'Tis The Season To Bust The Cold Myth

Brea from Colorado Writes:

It’s the cold and flu season and I am concerned about my two children. They are in school where kids are constantly getting sick. What preventative measures can I take to help them stay healthy during this season? Should they be out playing in the cold weather?

Dear Brea,

It is that time of year again and so many of us believe the old tales that have been passed down to us from our families and not from medical research. I want to help bust some of the myths that we typically hear and give you some real solutions on how to create a healthy environment for your family during the season.

Here are some of the basics:

1. Avoid The Cold Air, It Will Make You Sick!
Even though we call it a “cold”, the low temperatures won’t make you sick. I somehow was always drawn to be outside in the cold air as a child. I tended to have bronchial infections, as a child and the cold air always made it feel better. Of course, my family always advised against it. However, medical research tells us that cells that fight infection actually increase if you go out into the cold air. And according to the National Institute of Allergy and Infectious Diseases, cold viruses increase best at 91 degrees. The cold can actually be an immune booster.

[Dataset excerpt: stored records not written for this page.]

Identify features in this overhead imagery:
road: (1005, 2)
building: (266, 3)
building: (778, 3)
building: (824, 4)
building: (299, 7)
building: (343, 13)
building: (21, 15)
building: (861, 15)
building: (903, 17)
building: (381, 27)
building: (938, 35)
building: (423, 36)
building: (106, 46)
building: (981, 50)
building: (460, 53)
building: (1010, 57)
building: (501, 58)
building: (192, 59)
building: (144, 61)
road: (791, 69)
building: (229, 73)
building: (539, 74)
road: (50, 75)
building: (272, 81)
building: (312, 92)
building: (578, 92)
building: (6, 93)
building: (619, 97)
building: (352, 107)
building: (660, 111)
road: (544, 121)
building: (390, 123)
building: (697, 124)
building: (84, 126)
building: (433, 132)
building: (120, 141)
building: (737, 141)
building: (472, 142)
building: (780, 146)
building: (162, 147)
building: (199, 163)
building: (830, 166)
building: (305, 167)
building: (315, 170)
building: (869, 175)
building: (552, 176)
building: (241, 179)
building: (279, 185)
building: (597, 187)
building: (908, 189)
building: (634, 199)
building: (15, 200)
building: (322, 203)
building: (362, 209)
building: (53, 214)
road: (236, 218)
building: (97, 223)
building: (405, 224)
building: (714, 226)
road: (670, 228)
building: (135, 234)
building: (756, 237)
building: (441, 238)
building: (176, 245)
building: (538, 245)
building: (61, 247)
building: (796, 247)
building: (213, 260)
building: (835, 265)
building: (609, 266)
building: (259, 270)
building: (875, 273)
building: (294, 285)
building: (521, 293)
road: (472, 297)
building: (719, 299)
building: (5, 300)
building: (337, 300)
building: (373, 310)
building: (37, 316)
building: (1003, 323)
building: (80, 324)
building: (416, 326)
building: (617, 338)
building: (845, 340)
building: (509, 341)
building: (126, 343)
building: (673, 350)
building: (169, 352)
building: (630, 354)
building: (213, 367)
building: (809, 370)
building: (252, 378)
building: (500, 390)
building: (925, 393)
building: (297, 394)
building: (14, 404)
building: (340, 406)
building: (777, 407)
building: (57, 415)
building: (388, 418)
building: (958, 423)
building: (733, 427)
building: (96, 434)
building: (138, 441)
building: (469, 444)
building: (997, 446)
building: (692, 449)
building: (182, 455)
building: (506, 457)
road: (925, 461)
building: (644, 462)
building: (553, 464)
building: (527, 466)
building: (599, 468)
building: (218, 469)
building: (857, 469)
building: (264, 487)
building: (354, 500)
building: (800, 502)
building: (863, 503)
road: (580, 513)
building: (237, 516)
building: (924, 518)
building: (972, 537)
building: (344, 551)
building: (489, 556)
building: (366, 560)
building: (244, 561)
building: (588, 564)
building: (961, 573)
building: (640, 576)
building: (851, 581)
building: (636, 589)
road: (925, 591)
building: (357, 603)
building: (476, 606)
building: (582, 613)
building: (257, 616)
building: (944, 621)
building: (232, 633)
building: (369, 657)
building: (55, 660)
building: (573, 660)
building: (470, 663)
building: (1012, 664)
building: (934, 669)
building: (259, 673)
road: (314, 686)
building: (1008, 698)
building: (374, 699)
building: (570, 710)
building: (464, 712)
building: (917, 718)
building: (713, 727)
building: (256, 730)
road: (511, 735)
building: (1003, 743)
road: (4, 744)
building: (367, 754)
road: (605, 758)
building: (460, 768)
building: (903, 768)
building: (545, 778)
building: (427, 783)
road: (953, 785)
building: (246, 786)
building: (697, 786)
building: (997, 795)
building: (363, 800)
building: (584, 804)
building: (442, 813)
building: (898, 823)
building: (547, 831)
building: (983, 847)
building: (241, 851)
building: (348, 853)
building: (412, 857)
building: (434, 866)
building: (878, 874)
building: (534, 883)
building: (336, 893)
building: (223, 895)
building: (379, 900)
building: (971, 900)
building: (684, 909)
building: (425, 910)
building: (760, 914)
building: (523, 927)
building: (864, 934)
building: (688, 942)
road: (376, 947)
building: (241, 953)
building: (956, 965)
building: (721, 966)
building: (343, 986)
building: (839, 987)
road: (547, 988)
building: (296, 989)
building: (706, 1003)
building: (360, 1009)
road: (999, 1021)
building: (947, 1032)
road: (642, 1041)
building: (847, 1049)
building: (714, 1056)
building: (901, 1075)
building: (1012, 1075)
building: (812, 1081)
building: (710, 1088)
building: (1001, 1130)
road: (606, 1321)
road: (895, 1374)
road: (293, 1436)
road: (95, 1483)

2. Don’t Exercise In Cold Weather
We have always heard not to sweat in the cold, as we can get sick! Research published in Medicine and Science in Sports and Exercise tells us that performance can actually increase in colder temperatures. Endorphin levels spike harder which increases performance and advances the immune system. So letting your kids play outside in the snow making snowmen and sledding may be therapeutic for them!

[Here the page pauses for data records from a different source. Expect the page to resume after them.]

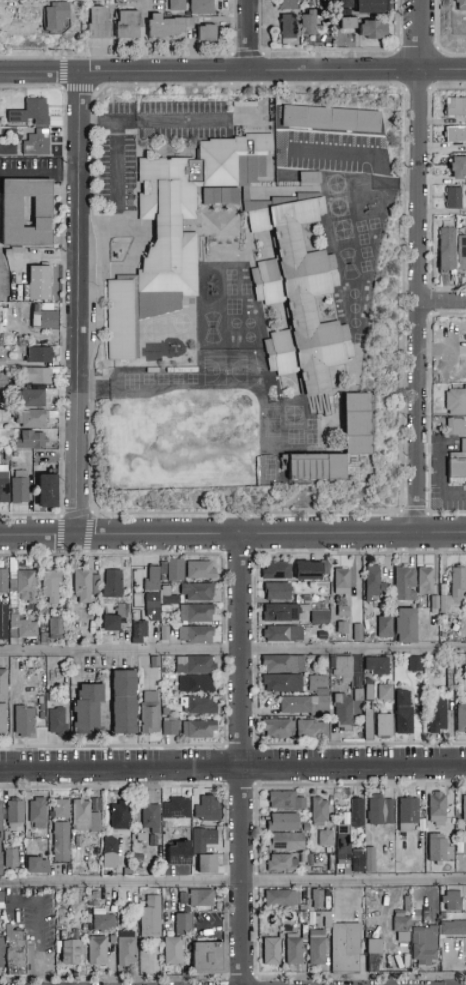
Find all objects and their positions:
building: (176, 5)
building: (288, 5)
building: (364, 5)
building: (459, 5)
building: (201, 7)
building: (55, 15)
building: (98, 22)
building: (312, 22)
building: (347, 23)
building: (127, 25)
building: (167, 26)
road: (234, 27)
building: (286, 27)
building: (371, 30)
building: (206, 33)
road: (247, 35)
road: (420, 35)
road: (438, 39)
road: (327, 50)
road: (417, 50)
road: (247, 55)
road: (116, 58)
road: (232, 71)
road: (402, 89)
road: (416, 89)
road: (63, 90)
building: (454, 107)
building: (333, 120)
road: (150, 121)
building: (35, 126)
building: (455, 134)
parking lot: (147, 137)
road: (363, 153)
road: (116, 164)
building: (458, 168)
road: (38, 174)
building: (309, 178)
road: (429, 189)
building: (453, 198)
building: (26, 212)
building: (446, 250)
building: (461, 253)
building: (292, 273)
building: (39, 283)
road: (429, 300)
road: (442, 300)
road: (417, 301)
road: (63, 302)
road: (76, 303)
building: (44, 319)
building: (39, 354)
building: (151, 355)
building: (37, 376)
building: (2, 379)
building: (31, 398)
building: (455, 400)
road: (429, 414)
building: (32, 419)
building: (355, 423)
building: (455, 427)
building: (29, 440)
building: (457, 466)
building: (4, 484)
building: (19, 487)
building: (46, 491)
road: (414, 513)
road: (79, 514)
road: (401, 532)
road: (232, 533)
road: (155, 555)
building: (176, 569)
building: (201, 570)
building: (276, 570)
building: (308, 570)
building: (152, 578)
building: (424, 580)
building: (3, 581)
building: (342, 582)
building: (374, 582)
building: (458, 582)
building: (23, 584)
building: (51, 584)
building: (112, 584)
building: (404, 584)
building: (84, 586)
building: (277, 592)
building: (189, 593)
building: (438, 604)
building: (153, 606)
building: (343, 611)
building: (196, 613)
building: (281, 613)
building: (318, 615)
building: (115, 618)
building: (3, 622)
building: (405, 625)
building: (384, 626)
building: (25, 627)
building: (138, 627)
building: (56, 628)
building: (342, 628)
building: (286, 634)
building: (195, 635)
road: (224, 650)
road: (233, 651)
building: (283, 664)
building: (415, 664)
building: (195, 665)
building: (376, 666)
building: (341, 670)
building: (282, 683)
building: (317, 683)
building: (196, 684)
building: (385, 693)
building: (3, 702)
building: (124, 702)
building: (201, 706)
building: (299, 706)
building: (87, 709)
building: (343, 712)
building: (404, 712)
building: (150, 713)
building: (436, 715)
building: (461, 718)
building: (24, 721)
building: (57, 722)
building: (368, 724)
building: (169, 726)
building: (384, 726)
building: (199, 729)
building: (277, 729)
building: (312, 729)
road: (155, 745)
road: (241, 758)
road: (232, 766)
building: (286, 801)
building: (93, 803)
building: (176, 807)
building: (61, 809)
building: (438, 809)
building: (464, 809)
building: (319, 811)
building: (380, 811)
building: (37, 812)
building: (15, 813)
building: (357, 813)
building: (208, 814)
building: (407, 815)
building: (84, 816)
building: (150, 818)
building: (119, 819)
building: (282, 822)
building: (325, 838)
building: (200, 841)
building: (61, 842)
building: (285, 842)
building: (341, 843)
building: (0, 844)
building: (439, 849)
building: (174, 851)
building: (110, 853)
building: (10, 858)
building: (369, 860)
building: (280, 862)
building: (207, 864)
building: (355, 864)
building: (36, 866)
road: (232, 881)
building: (0, 894)
building: (198, 896)
building: (282, 899)
building: (317, 899)
building: (452, 901)
building: (149, 914)
building: (326, 919)
building: (101, 920)
building: (302, 921)
building: (181, 922)
building: (401, 925)
road: (38, 926)
building: (453, 929)
building: (403, 937)
building: (124, 946)
building: (424, 946)
building: (374, 947)
building: (345, 948)
building: (69, 949)
building: (94, 949)
building: (170, 949)
building: (317, 950)
building: (293, 951)
building: (271, 952)
building: (453, 953)
building: (0, 955)
building: (205, 956)
building: (21, 959)
building: (370, 961)
building: (216, 966)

3. Make Sure To Wear That Toboggan! 
There has been a theory that you need to wear a hat when it is cold outside because most of the heat in the body is lost through the head. Not true. Wearing a hat can help keep you warm but will not be causing hypothermia anytime soon. Heat can be lost from any part of the body that is exposed, not just the head. 

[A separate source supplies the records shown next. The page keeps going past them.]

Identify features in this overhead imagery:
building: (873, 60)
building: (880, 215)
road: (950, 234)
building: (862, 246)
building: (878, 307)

4. ”Drink Your Juice” To Prevent Colds
This has been around forever. We think juice equals vitamin C. Great for the immune system, right? Maybe. Juice can be loaded with sugar and can be as challenging to the immune system at times. Eating an entire orange is different than drinking orange juice. When the immune system is low, it is a great option to get your vitamin C through whole food sources and make sure to avoid any added sugars. I like taking the entire fruit and blending them in a high-speed blender to make sure you are getting all the nutrients as fresh as possible. Many organic juicing companies are providing this type of juice in the marketplace now. There was a study in 2013 from the University of Helsinki that showed that increased vitamin C could help at the early sign of some cold symptoms.

5. A Hot Toddy Will Do The Trick  
I have seen parents give their kids small amounts of alcohol to help “boost” the immune system and help with sleep. This may not be the best option. Many researchers advise against this and the reason is quite clear. The alcohol will cause the blood to rush toward the skin and away from vital organs. This can decrease the nutrition that needs to be getting to key areas for proper healing. Also, alcohol is a depressant to the immune system and may slow down the healing process.

Typically to keep your kids healthy during the winter months it is sticking with the basics. Most pediatricians and health care practitioners adhere to these keys below.

1.Eat plenty of fruits and vegetables

2.Get proper rest

3.Consider including Vitamin D3, Multi-Vitamin, probiotics, and fish oil in their daily routine

4.Wash their hands frequently

5.Consider essential oils to keep the immune system strong. Theaves, peppermint, and oregano are great all-around options.

6.Drink plenty of water and unsweetened teas.